Buy-to-let – the hot investment fashion of the past 15 years – does not have that problem but has come under sustained attack from the Treasury recently. A three per cent stamp duty surcharge came into force in April, and mortgage tax relief is being drastically scaled back in the years up to 2020, biting deep into the potential for profits.

One property market that has done surprisingly well since Brexit, given farming’s supposed dependence on EU subsidies, is agricultural land. Prices fell by just 1.3 per cent in the third quarter of 2016 to £7,672 an acre and many crops for export will be cheaper with the fall in the pound potentially boosting demand.

If you do not want to put it all in bricks and mortar above ground, how about in a cellar below it? Fine wine has been one of the fastest-growing investment classes of the past 20 years and – apart from a handover after the ‘Bordeaux bubble’ of 2010 – has performed well – particularly since Brexit. The First Growth Index run by trading platform Wine Owners was up by 8.7 per cent on 24 June but is now showing a vintage 23 per cent growth this year.


According to Wine Owners founder, Nick Martin, a large part of this acceleration is down to a currency effect as investors all over the world piled into wine stored in Britain ‘in bond’ that had suddenly got 15 per cent cheaper. But, even for the British investor, there are good Quantitative Easing reasons to regard wine as a good long term bet. Martin says, ‘There are only 10,000 or so cases of Château Latour every year and perhaps only 500 of a top Burgundy. The producers are not going to make more to satisfy growing global demand, if anything they are going to make slightly less. So, probably, in the medium to longer term, the price is only going to go one way.’

And, of course, if things get really bad, you can always drink it, although you then lose the considerable tax advantages –exemption from excise duty and VAT – of keeping it in bond. But hey, after a couple of glasses, who cares?



Another ‘passion investment’ that might be worth a look at is classic cars. According to figures compiled by Knight Frank Research no other asset class has performed with more revs over the past decade with a 490 per cent rise in value compared with 241 per cent for wine, 232 per cent for coins and 226 per cent for art.

Andrew Shirley, editor of Knight Frank’s Wealth Report, says that cars have always risen in value after economic shocks such as the 2008 financial crash and there was no reason to suppose the pattern would not repeat itself post Brexit.

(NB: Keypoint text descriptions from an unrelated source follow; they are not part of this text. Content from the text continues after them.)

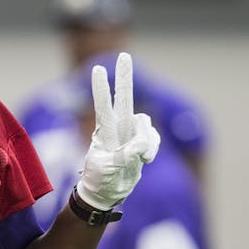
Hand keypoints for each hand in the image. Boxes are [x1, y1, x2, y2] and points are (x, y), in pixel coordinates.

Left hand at [77, 52, 160, 210]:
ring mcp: (129, 134)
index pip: (103, 106)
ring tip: (142, 158)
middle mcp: (117, 129)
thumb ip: (128, 153)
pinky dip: (152, 147)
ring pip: (146, 124)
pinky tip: (145, 158)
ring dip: (148, 140)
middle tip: (124, 55)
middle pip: (125, 98)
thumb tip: (142, 144)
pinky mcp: (140, 143)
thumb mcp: (111, 168)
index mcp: (105, 133)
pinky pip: (153, 138)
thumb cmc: (101, 180)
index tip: (96, 69)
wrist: (106, 193)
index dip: (102, 88)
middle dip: (125, 77)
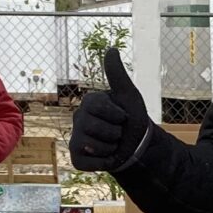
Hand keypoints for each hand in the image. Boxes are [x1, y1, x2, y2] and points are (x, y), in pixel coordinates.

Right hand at [70, 48, 153, 173]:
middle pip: (95, 128)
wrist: (137, 147)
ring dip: (110, 148)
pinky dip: (103, 163)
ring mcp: (76, 139)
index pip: (98, 107)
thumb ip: (117, 74)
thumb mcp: (129, 95)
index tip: (122, 116)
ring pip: (91, 146)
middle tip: (118, 133)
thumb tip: (111, 49)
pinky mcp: (76, 159)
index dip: (117, 115)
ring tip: (113, 145)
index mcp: (89, 103)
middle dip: (114, 133)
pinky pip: (86, 162)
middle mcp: (78, 119)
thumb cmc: (132, 120)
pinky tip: (107, 158)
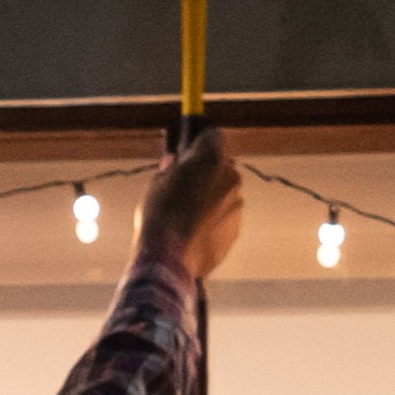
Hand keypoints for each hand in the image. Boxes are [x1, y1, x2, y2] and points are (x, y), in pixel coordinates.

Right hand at [139, 129, 243, 281]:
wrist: (169, 259)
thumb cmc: (160, 215)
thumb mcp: (158, 183)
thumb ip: (172, 169)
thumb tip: (174, 164)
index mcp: (212, 157)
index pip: (213, 135)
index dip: (198, 143)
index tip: (186, 153)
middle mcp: (231, 177)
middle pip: (221, 166)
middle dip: (206, 173)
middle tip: (184, 187)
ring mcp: (237, 205)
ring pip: (224, 194)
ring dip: (211, 199)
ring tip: (187, 217)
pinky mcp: (235, 231)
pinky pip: (225, 219)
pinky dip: (214, 222)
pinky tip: (194, 234)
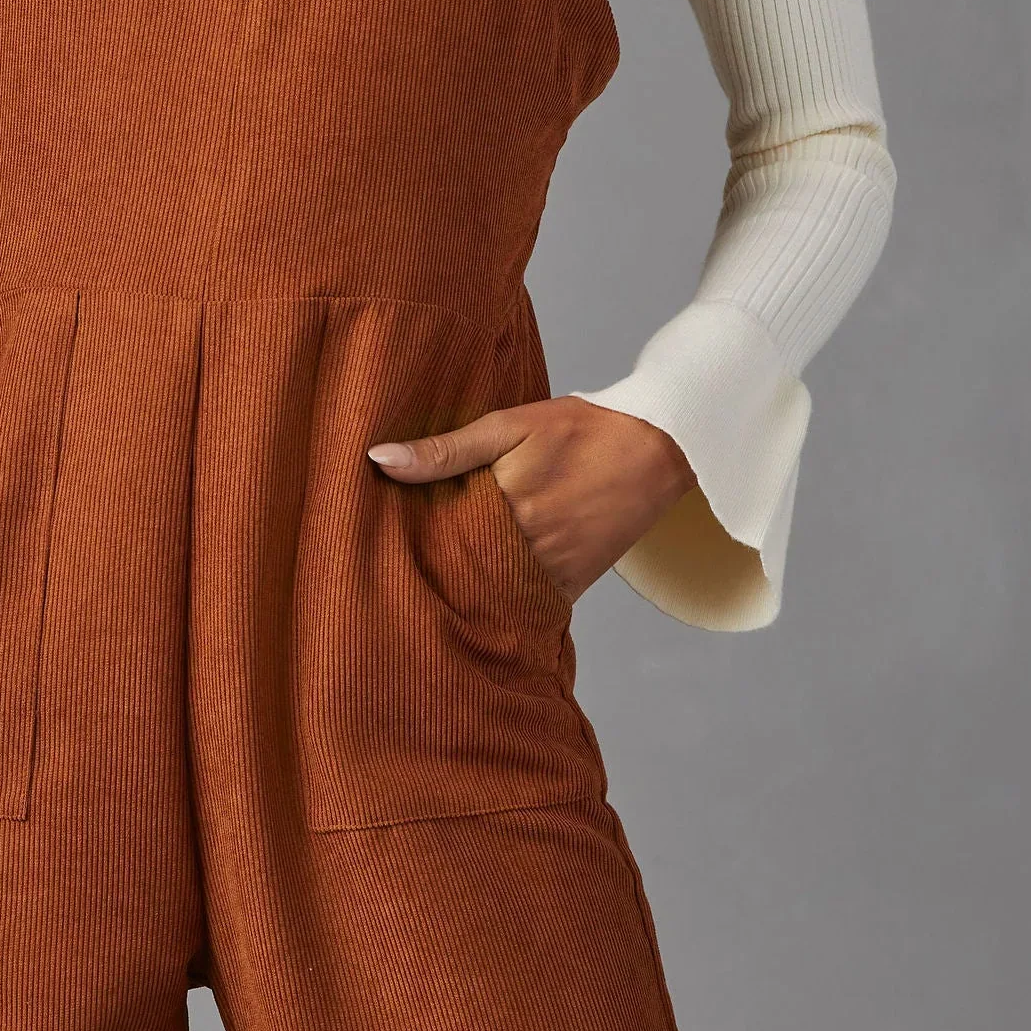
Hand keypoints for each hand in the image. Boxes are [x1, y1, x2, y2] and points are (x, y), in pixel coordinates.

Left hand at [365, 397, 695, 604]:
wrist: (659, 448)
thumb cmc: (581, 430)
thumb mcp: (509, 426)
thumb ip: (445, 449)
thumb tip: (378, 459)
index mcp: (503, 504)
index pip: (433, 538)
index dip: (401, 544)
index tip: (371, 546)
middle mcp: (526, 547)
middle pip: (457, 572)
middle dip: (425, 572)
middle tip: (384, 574)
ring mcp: (552, 571)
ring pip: (489, 593)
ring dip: (461, 590)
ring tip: (422, 587)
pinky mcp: (573, 585)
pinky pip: (526, 605)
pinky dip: (501, 601)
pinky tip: (476, 595)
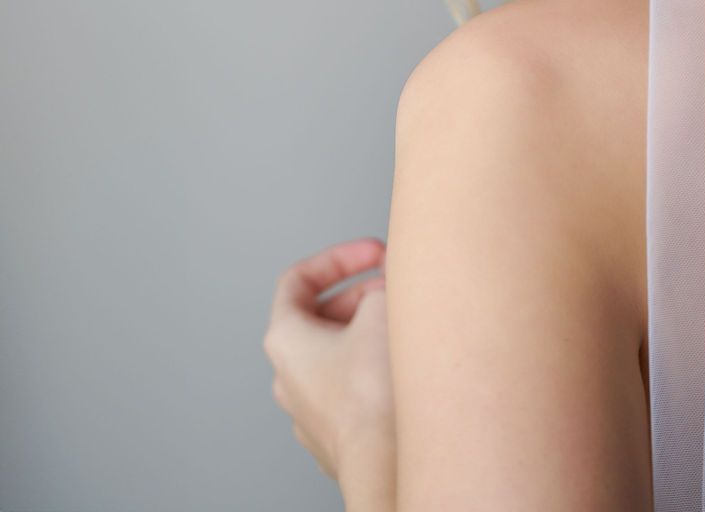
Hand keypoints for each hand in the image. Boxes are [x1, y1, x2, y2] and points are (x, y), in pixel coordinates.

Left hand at [263, 237, 395, 490]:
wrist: (387, 463)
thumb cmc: (372, 392)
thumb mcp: (381, 307)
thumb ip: (383, 281)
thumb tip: (393, 278)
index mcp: (285, 340)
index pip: (298, 279)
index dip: (339, 257)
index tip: (374, 253)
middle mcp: (289, 378)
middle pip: (323, 316)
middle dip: (364, 294)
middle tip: (398, 288)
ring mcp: (312, 412)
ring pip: (342, 355)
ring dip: (373, 333)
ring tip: (406, 327)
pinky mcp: (341, 437)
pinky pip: (357, 390)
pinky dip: (379, 370)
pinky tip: (408, 368)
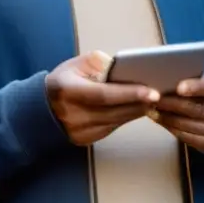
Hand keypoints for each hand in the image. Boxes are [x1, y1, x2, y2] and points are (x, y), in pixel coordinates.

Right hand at [45, 51, 159, 145]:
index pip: (104, 94)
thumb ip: (98, 62)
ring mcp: (78, 130)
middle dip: (140, 103)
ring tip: (156, 101)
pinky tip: (140, 109)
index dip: (129, 93)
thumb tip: (122, 67)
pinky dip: (127, 118)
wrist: (41, 110)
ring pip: (116, 121)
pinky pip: (112, 128)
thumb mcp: (75, 65)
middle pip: (114, 111)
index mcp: (68, 90)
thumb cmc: (64, 82)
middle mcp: (72, 114)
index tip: (152, 92)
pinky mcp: (85, 140)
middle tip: (162, 95)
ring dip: (138, 112)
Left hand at [149, 72, 203, 152]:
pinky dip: (169, 127)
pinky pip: (186, 137)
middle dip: (173, 104)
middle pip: (198, 110)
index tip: (179, 87)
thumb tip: (166, 78)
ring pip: (189, 125)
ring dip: (167, 117)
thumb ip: (194, 80)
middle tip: (154, 98)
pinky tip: (159, 119)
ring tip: (151, 109)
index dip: (196, 87)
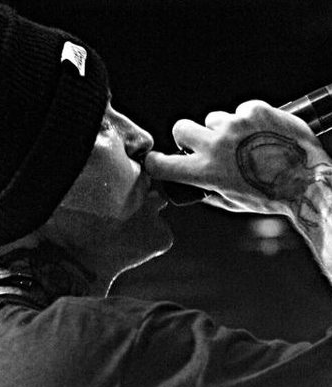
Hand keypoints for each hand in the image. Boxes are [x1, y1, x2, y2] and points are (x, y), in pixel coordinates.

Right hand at [145, 100, 329, 215]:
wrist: (306, 180)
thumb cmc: (270, 196)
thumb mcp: (231, 202)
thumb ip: (208, 192)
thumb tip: (195, 187)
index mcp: (205, 172)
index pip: (161, 164)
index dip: (155, 162)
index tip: (157, 162)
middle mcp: (215, 145)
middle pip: (181, 127)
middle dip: (187, 136)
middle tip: (203, 145)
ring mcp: (235, 125)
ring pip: (213, 118)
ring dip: (222, 129)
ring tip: (243, 143)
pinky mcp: (255, 110)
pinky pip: (240, 110)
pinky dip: (247, 120)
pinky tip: (260, 134)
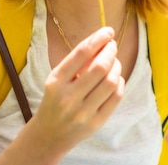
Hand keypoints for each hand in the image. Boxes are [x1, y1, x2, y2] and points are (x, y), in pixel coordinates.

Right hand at [32, 27, 124, 153]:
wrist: (48, 135)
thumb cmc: (55, 99)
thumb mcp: (57, 79)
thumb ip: (77, 62)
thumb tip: (103, 41)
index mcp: (56, 81)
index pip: (81, 53)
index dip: (98, 38)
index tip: (108, 31)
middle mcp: (68, 97)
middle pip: (100, 66)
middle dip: (110, 51)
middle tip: (112, 45)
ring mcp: (83, 112)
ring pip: (110, 81)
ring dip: (117, 66)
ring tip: (114, 62)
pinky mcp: (96, 123)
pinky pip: (115, 97)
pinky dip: (119, 83)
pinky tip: (115, 79)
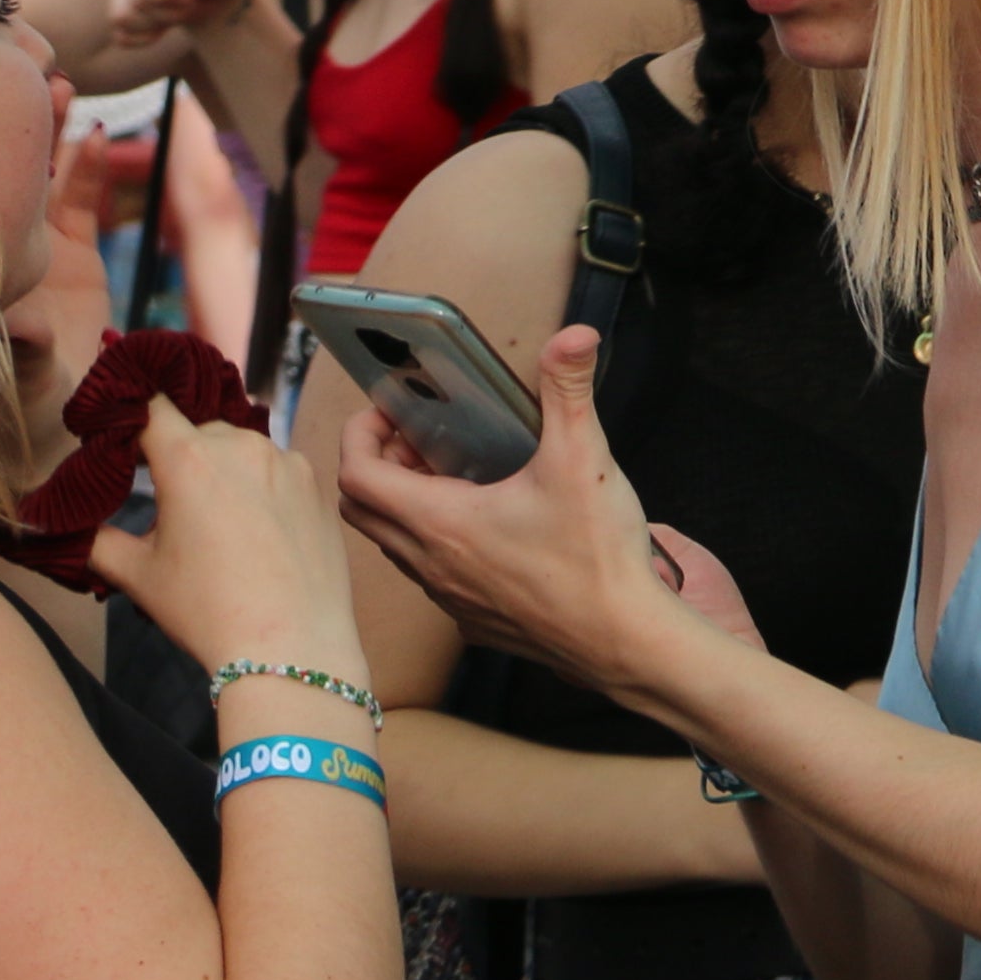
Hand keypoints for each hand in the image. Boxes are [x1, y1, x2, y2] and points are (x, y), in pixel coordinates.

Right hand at [82, 411, 359, 678]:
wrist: (291, 647)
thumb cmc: (207, 610)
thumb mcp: (138, 575)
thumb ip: (95, 539)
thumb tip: (65, 524)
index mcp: (190, 458)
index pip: (151, 406)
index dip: (131, 419)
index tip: (122, 444)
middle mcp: (242, 446)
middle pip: (197, 430)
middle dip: (178, 454)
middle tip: (167, 500)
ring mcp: (287, 462)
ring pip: (241, 448)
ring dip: (222, 469)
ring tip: (215, 522)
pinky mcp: (317, 485)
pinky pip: (278, 470)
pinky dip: (261, 487)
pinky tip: (256, 530)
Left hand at [334, 329, 760, 701]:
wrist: (625, 643)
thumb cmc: (599, 561)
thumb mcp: (585, 460)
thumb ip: (570, 391)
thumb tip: (573, 336)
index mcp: (442, 522)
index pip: (356, 475)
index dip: (360, 435)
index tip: (389, 413)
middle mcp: (432, 565)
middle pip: (363, 511)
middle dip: (376, 466)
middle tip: (416, 440)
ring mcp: (450, 599)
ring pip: (396, 547)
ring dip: (405, 507)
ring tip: (453, 478)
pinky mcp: (475, 622)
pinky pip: (431, 579)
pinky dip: (436, 546)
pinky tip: (488, 530)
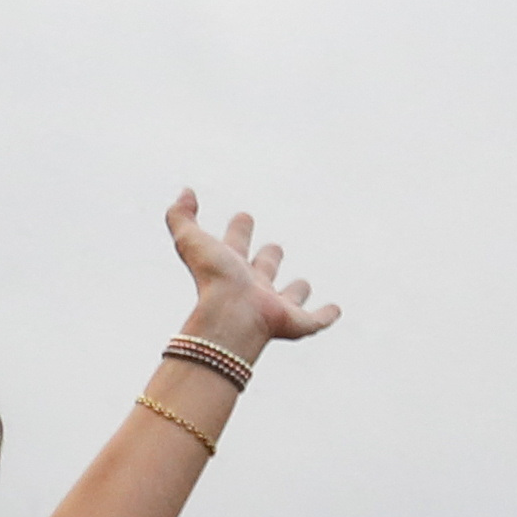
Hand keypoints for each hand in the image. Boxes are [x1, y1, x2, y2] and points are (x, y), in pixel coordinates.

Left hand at [161, 193, 338, 354]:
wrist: (231, 316)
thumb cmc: (212, 279)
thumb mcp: (191, 241)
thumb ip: (181, 216)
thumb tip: (185, 191)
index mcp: (230, 268)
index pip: (235, 244)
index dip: (239, 231)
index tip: (243, 217)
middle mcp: (252, 288)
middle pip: (264, 269)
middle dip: (268, 259)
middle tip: (274, 249)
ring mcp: (274, 307)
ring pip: (288, 297)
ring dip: (296, 291)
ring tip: (303, 284)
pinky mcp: (296, 324)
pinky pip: (315, 321)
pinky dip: (326, 315)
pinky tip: (336, 309)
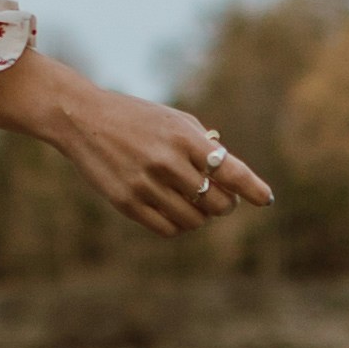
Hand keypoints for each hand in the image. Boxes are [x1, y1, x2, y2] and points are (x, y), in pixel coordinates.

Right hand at [0, 49, 274, 238]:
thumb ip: (204, 144)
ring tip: (194, 204)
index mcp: (184, 138)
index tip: (265, 199)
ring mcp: (146, 184)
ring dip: (200, 216)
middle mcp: (167, 162)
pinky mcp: (127, 202)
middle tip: (220, 198)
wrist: (83, 119)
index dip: (253, 188)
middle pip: (217, 203)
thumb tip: (231, 176)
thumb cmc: (136, 118)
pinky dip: (178, 225)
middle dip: (224, 204)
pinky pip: (168, 229)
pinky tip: (174, 212)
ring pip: (194, 220)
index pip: (230, 171)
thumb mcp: (174, 120)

An entry-level classic car could cost as little as £10,000 although the biggest rises in value have been seen at the higher octane end such as the 1955 Jaguar D-Type (pictured above) that fetched almost $21.8m at this year’s Monterey Classic Car event in California.


If none of the above appeals, or if you do not drink or drive – how about jewellery? Michael Rawlinson, chief executive of National Association of Jewellers, cautioned against regarding it as an investment market and said that Brexit has not yet had a major impact on prices. Still, nice to be able to get the baubles out for special occasions. A better, if less shiny, option, might be Lego sets. Boxes kept in pristine condition have risen in value by 12 per cent a year on average since 2000.

Whether in the end you opt for bonds or Bordeaux, gold or gems, there is another magic factor that no amount of analysis or spreadsheets can replace. Sheer luck.

Which expert predicted this year that Britain would vote Leave, Donald Trump would move into the White House… and Leicester City would top the Premier League (a treble combination, incidentally, that would have paid out more than £4.5m on a £1 stake at the bookies.) None, of course.

That is not to say it is all a gamble. Risks can be managed and some investments have reliably proved their worth over time. There is probably no better advice than the old saying – particularly in this bizarre Brexit era: don’t put all your eggs in one basket; and just as importantly – good things come to those who wait.